=== PROBLEM TO SOLVE ===
For each record that follows, restate the text exactly and drop the pictures.

### EXERCISE MATERIAL ###

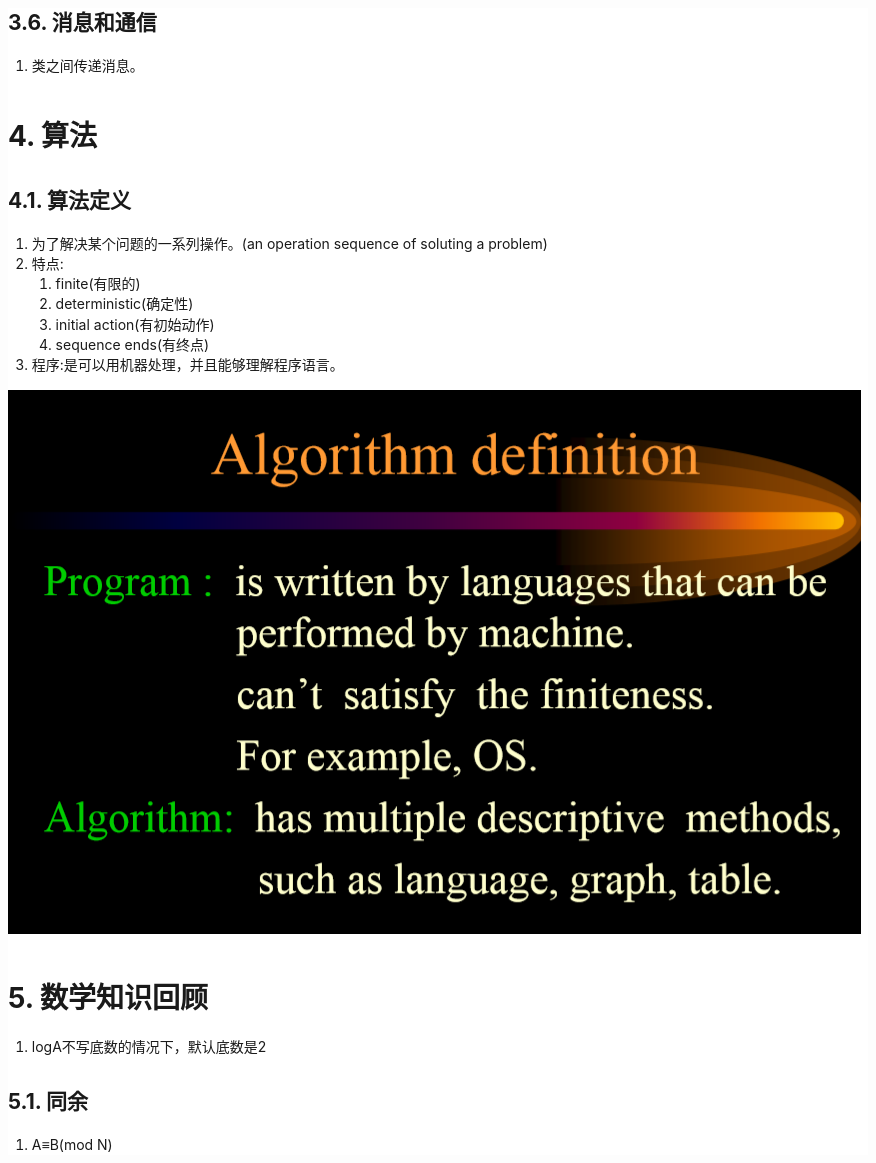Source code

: ## 3.6. 消息和通信
1. 类之间传递消息。

# 4. 算法

## 4.1. 算法定义
1. 为了解决某个问题的一系列操作。(an operation sequence of soluting a problem)
2. 特点:
    1. finite(有限的)
    2. deterministic(确定性)
    3. initial action(有初始动作)
    4. sequence ends(有终点)
3. 程序:是可以用机器处理，并且能够理解程序语言。

![](img\cpt1\im1-18.png)

# 5. 数学知识回顾
1. logA不写底数的情况下，默认底数是2

## 5.1. 同余
1. A≡B(mod N)
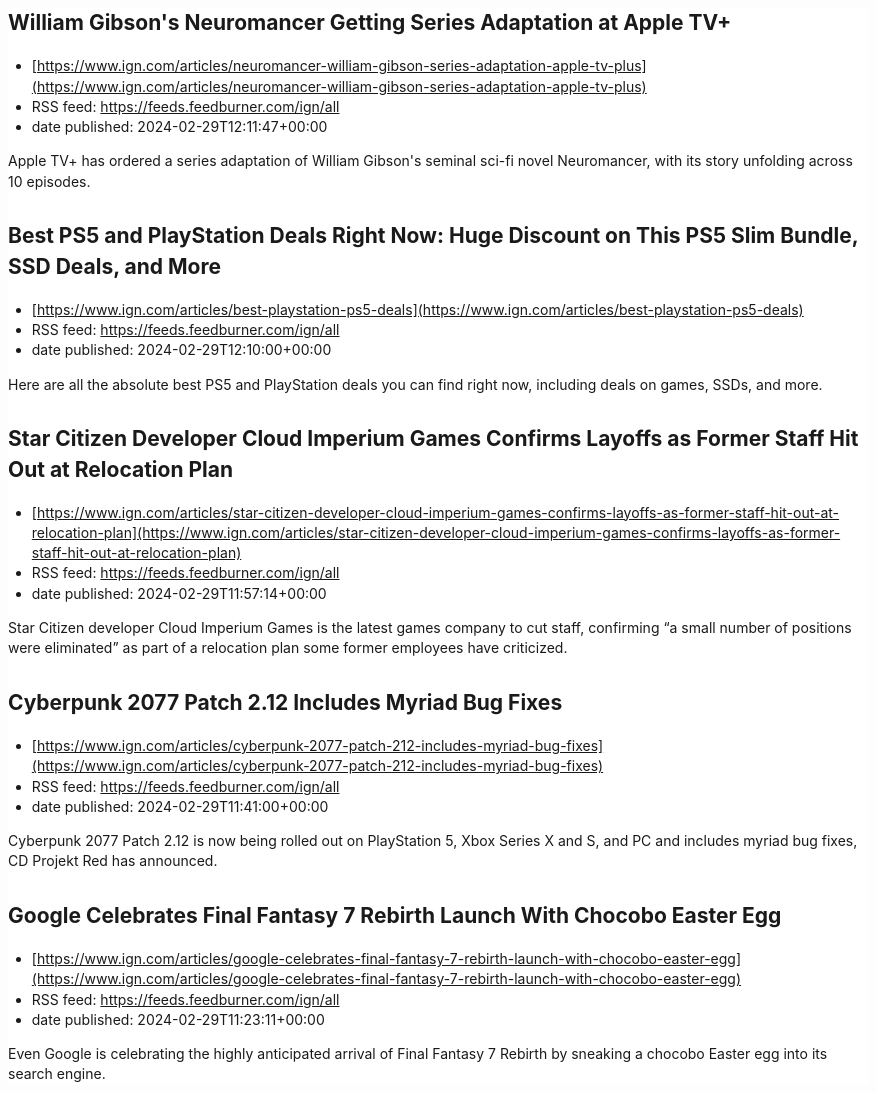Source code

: ## William Gibson's Neuromancer Getting Series Adaptation at Apple TV+
 - [https://www.ign.com/articles/neuromancer-william-gibson-series-adaptation-apple-tv-plus](https://www.ign.com/articles/neuromancer-william-gibson-series-adaptation-apple-tv-plus)
 - RSS feed: https://feeds.feedburner.com/ign/all
 - date published: 2024-02-29T12:11:47+00:00

Apple TV+ has ordered a series adaptation of William Gibson's seminal sci-fi novel Neuromancer, with its story unfolding across 10 episodes.

## Best PS5 and PlayStation Deals Right Now: Huge Discount on This PS5 Slim Bundle, SSD Deals, and More
 - [https://www.ign.com/articles/best-playstation-ps5-deals](https://www.ign.com/articles/best-playstation-ps5-deals)
 - RSS feed: https://feeds.feedburner.com/ign/all
 - date published: 2024-02-29T12:10:00+00:00

Here are all the absolute best PS5 and PlayStation deals you can find right now, including deals on games, SSDs, and more.

## Star Citizen Developer Cloud Imperium Games Confirms Layoffs as Former Staff Hit Out at Relocation Plan
 - [https://www.ign.com/articles/star-citizen-developer-cloud-imperium-games-confirms-layoffs-as-former-staff-hit-out-at-relocation-plan](https://www.ign.com/articles/star-citizen-developer-cloud-imperium-games-confirms-layoffs-as-former-staff-hit-out-at-relocation-plan)
 - RSS feed: https://feeds.feedburner.com/ign/all
 - date published: 2024-02-29T11:57:14+00:00

Star Citizen developer Cloud Imperium Games is the latest games company to cut staff, confirming “a small number of positions were eliminated” as part of a relocation plan some former employees have criticized.

## Cyberpunk 2077 Patch 2.12 Includes Myriad Bug Fixes
 - [https://www.ign.com/articles/cyberpunk-2077-patch-212-includes-myriad-bug-fixes](https://www.ign.com/articles/cyberpunk-2077-patch-212-includes-myriad-bug-fixes)
 - RSS feed: https://feeds.feedburner.com/ign/all
 - date published: 2024-02-29T11:41:00+00:00

Cyberpunk 2077 Patch 2.12 is now being rolled out on PlayStation 5, Xbox Series X and S, and PC and includes myriad bug fixes, CD Projekt Red has announced.

## Google Celebrates Final Fantasy 7 Rebirth Launch With Chocobo Easter Egg
 - [https://www.ign.com/articles/google-celebrates-final-fantasy-7-rebirth-launch-with-chocobo-easter-egg](https://www.ign.com/articles/google-celebrates-final-fantasy-7-rebirth-launch-with-chocobo-easter-egg)
 - RSS feed: https://feeds.feedburner.com/ign/all
 - date published: 2024-02-29T11:23:11+00:00

Even Google is celebrating the highly anticipated arrival of Final Fantasy 7 Rebirth by sneaking a chocobo Easter egg into its search engine.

###

=== EXPECTED ANSWER ===
Source code

: ## 3.6. 消息和通信
1. 类之间传递消息。

# 4. 算法

## 4.1. 算法定义
1. 为了解决某个问题的一系列操作。(an operation sequence of soluting a problem)
2. 特点:
    1. finite(有限的)
    2. deterministic(确定性)
    3. initial action(有初始动作)
    4. sequence ends(有终点)
3. 程序:是可以用机器处理，并且能够理解程序语言。

![](img\cpt1\im1-18.png)

# 5. 数学知识回顾
1. logA不写底数的情况下，默认底数是2

## 5.1. 同余
1. A≡B(mod N)
Source code

: ## William Gibson's Neuromancer Getting Series Adaptation at Apple TV+
 - [https://www.ign.com/articles/neuromancer-william-gibson-series-adaptation-apple-tv-plus](https://www.ign.com/articles/neuromancer-william-gibson-series-adaptation-apple-tv-plus)
 - RSS feed: https://feeds.feedburner.com/ign/all
 - date published: 2024-02-29T12:11:47+00:00

Apple TV+ has ordered a series adaptation of William Gibson's seminal sci-fi novel Neuromancer, with its story unfolding across 10 episodes.

## Best PS5 and PlayStation Deals Right Now: Huge Discount on This PS5 Slim Bundle, SSD Deals, and More
 - [https://www.ign.com/articles/best-playstation-ps5-deals](https://www.ign.com/articles/best-playstation-ps5-deals)
 - RSS feed: https://feeds.feedburner.com/ign/all
 - date published: 2024-02-29T12:10:00+00:00

Here are all the absolute best PS5 and PlayStation deals you can find right now, including deals on games, SSDs, and more.

## Star Citizen Developer Cloud Imperium Games Confirms Layoffs as Former Staff Hit Out at Relocation Plan
 - [https://www.ign.com/articles/star-citizen-developer-cloud-imperium-games-confirms-layoffs-as-former-staff-hit-out-at-relocation-plan](https://www.ign.com/articles/star-citizen-developer-cloud-imperium-games-confirms-layoffs-as-former-staff-hit-out-at-relocation-plan)
 - RSS feed: https://feeds.feedburner.com/ign/all
 - date published: 2024-02-29T11:57:14+00:00

Star Citizen developer Cloud Imperium Games is the latest games company to cut staff, confirming “a small number of positions were eliminated” as part of a relocation plan some former employees have criticized.

## Cyberpunk 2077 Patch 2.12 Includes Myriad Bug Fixes
 - [https://www.ign.com/articles/cyberpunk-2077-patch-212-includes-myriad-bug-fixes](https://www.ign.com/articles/cyberpunk-2077-patch-212-includes-myriad-bug-fixes)
 - RSS feed: https://feeds.feedburner.com/ign/all
 - date published: 2024-02-29T11:41:00+00:00

Cyberpunk 2077 Patch 2.12 is now being rolled out on PlayStation 5, Xbox Series X and S, and PC and includes myriad bug fixes, CD Projekt Red has announced.

## Google Celebrates Final Fantasy 7 Rebirth Launch With Chocobo Easter Egg
 - [https://www.ign.com/articles/google-celebrates-final-fantasy-7-rebirth-launch-with-chocobo-easter-egg](https://www.ign.com/articles/google-celebrates-final-fantasy-7-rebirth-launch-with-chocobo-easter-egg)
 - RSS feed: https://feeds.feedburner.com/ign/all
 - date published: 2024-02-29T11:23:11+00:00

Even Google is celebrating the highly anticipated arrival of Final Fantasy 7 Rebirth by sneaking a chocobo Easter egg into its search engine.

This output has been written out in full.